Microsoft unveiled Project Polaris at Build 2026 on Tuesday — its own in-house AI coding model that will replace GPT-4 Turbo as the default engine inside GitHub Copilot starting August 2026. This is the company that poured $13 billion into OpenAI, now training a competing model to run its own flagship developer product. The OpenAI cord has been cut, quietly and deliberately.
What Project Polaris Actually Is
Polaris uses a Mixture-of-Experts architecture with sub-modules tuned for specific programming languages and frameworks. It runs on Microsoft’s custom Maia AI accelerators inside Azure — which means lower latency and lower per-inference cost compared to routing everything through OpenAI’s API. Microsoft claims it outperforms GPT-4 Turbo on HumanEval and MBPP benchmarks, with particular gains in Rust and Haskell.
The model applies chain-of-thought and tree-of-thought reasoning at inference time, targeting the multi-file refactoring tasks where current Copilot users hit walls. Pro tier subscribers get 100,000-line multi-file context and autonomous test generation — features that have been Claude Code’s competitive edge.
Alongside the model switch, Microsoft is launching the Code Content Guarantee: Polaris was trained exclusively on permissible data, and Microsoft will indemnify customers against intellectual property claims on generated code. For enterprise legal teams still skittish about AI-generated code, that’s a meaningful offer.
Why Microsoft Is Doing This Now
Claude Code launched in May 2025. By early 2026, it had overtaken GitHub Copilot in the agentic coding category — a market Copilot essentially invented. JetBrains’ 2026 developer survey put the damage in stark numbers: 46% of developers name Claude Code their most loved tool, compared to 9% for Copilot. Among developers who use AI agents daily, 71% prefer Claude Code.
At Build 2026, Microsoft did something unusual for an incumbent: it named Claude Code directly as the competitor it’s responding to. That’s the first time a major platform vendor has publicly acknowledged losing measurable ground to Anthropic in a specific product category. It’s an admission, and it’s also a signal that Polaris is a serious strategic bet, not a marketing story.
GitHub Copilot still leads in raw enterprise deployment — 29% of enterprise developers use it, and GitHub’s distribution across 100 million developers is irreplaceable. But “most deployed” and “most loved” are different metrics, and Microsoft knows which direction that gap is moving.
The OpenAI Tension Is Real
Microsoft invested $13 billion in OpenAI and committed $5 billion more to Anthropic. Azure is OpenAI’s exclusive cloud provider. And now Microsoft is building a model that competes directly with the company whose success it funded. The financial relationship is still in place; the strategic dependency is being dismantled.
A May 2026 analysis of Microsoft’s 10-Q showed the company has been “quietly converting its OpenAI exposure from an operating dependency into a financial position.” Fortune’s pre-Build headline asked: “Microsoft lost its way in the AI race. Can Copilot get it back?” Project Polaris is the answer Microsoft chose to give.
The underlying bet is that AI models will commoditize — and that the real value will accrue to whoever owns the developer workflow, not whoever trains the smartest model. Microsoft owns GitHub, VS Code, and Azure. Even if Polaris underperforms Claude Code on raw capability in August, Microsoft can iterate on its own infrastructure without writing OpenAI a check for every inference.
What Copilot Users Should Expect
If you’re a Copilot subscriber, August 2026 is the transition date. Migration is automatic — you don’t need to do anything. If you or your team want to stay on GPT-4 Turbo, there’s a three-month fallback window before Polaris becomes the only option.

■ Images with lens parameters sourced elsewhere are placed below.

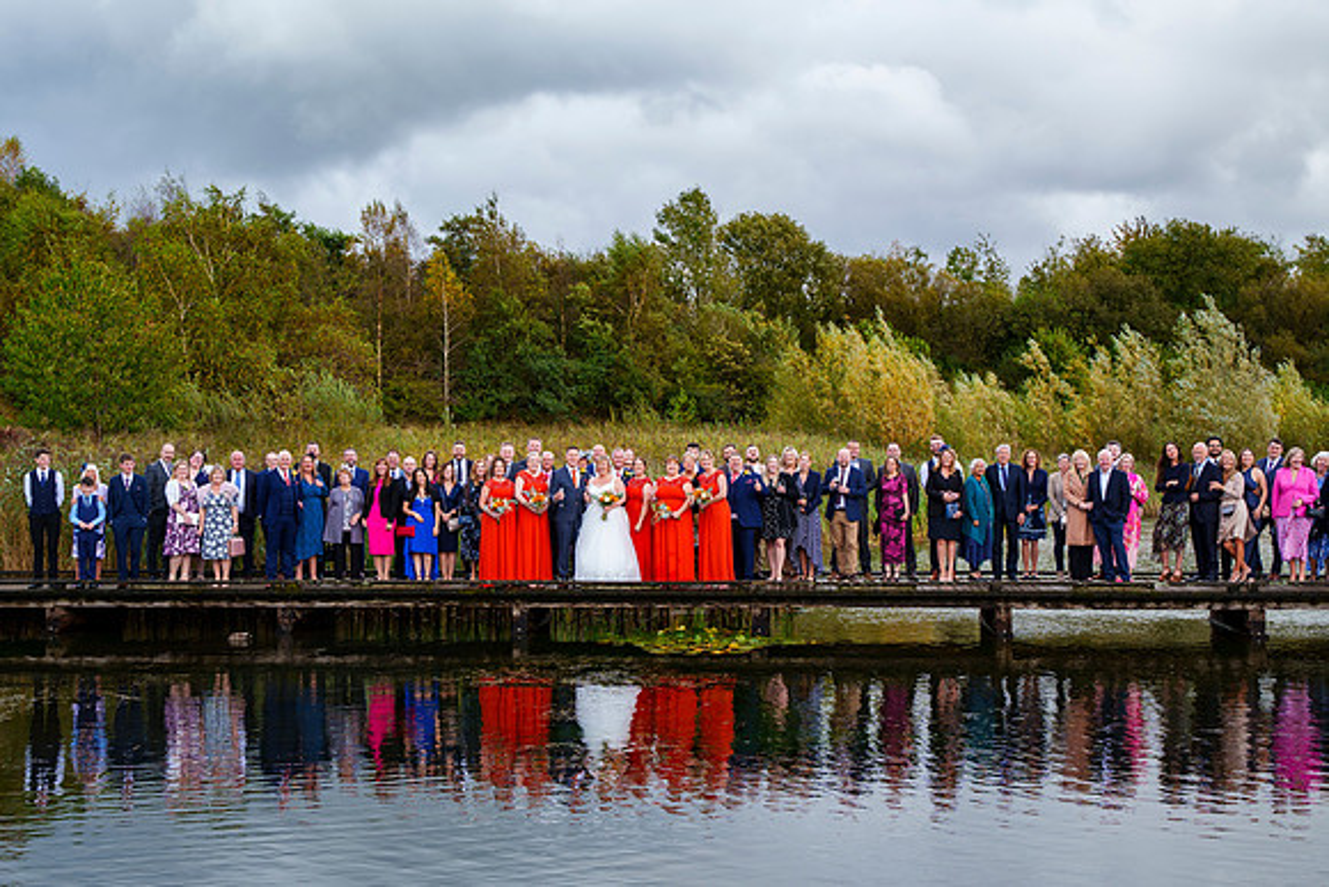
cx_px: 627
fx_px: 1923
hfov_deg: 38.1
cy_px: 454
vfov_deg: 26.0
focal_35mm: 52
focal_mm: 49
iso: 250
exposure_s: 1/400
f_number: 4.5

Worth noting: Copilot Workspace also hit general availability at Build. GitHub’s agentic programming environment — which reasons across full repositories, proposes multi-file edits, runs tests, and interprets results — is now a production feature, not a research preview. Autopilot and fleet modes are included.
The honest caveat: Microsoft has not published benchmark comparisons between Polaris and Claude Code on real-world multi-file tasks. The HumanEval and MBPP numbers beat GPT-4 Turbo, but those benchmarks were not designed with agentic coding in mind. August will be the real test. Watch for community benchmarks to hit GitHub within days of rollout.
The AI Coding Wars Just Got More Interesting
Copilot launched in 2021 with GitHub’s distribution and OpenAI’s models. For three years, that combination was unbeatable. Then Claude Code showed up, moved faster in the agentic category, and won developer affection at a speed that clearly caught Microsoft off guard.
Project Polaris doesn’t guarantee Copilot gets that ground back. But it closes one vulnerability: Microsoft no longer has to ask OpenAI’s permission to improve its own product’s core model. That matters more than any single benchmark.
Next up: WWDC 2026 starts June 8. Apple is expected to announce its own AI-independent coding strategy for Xcode. The incumbents are done waiting for third-party AI labs to solve their problems for them.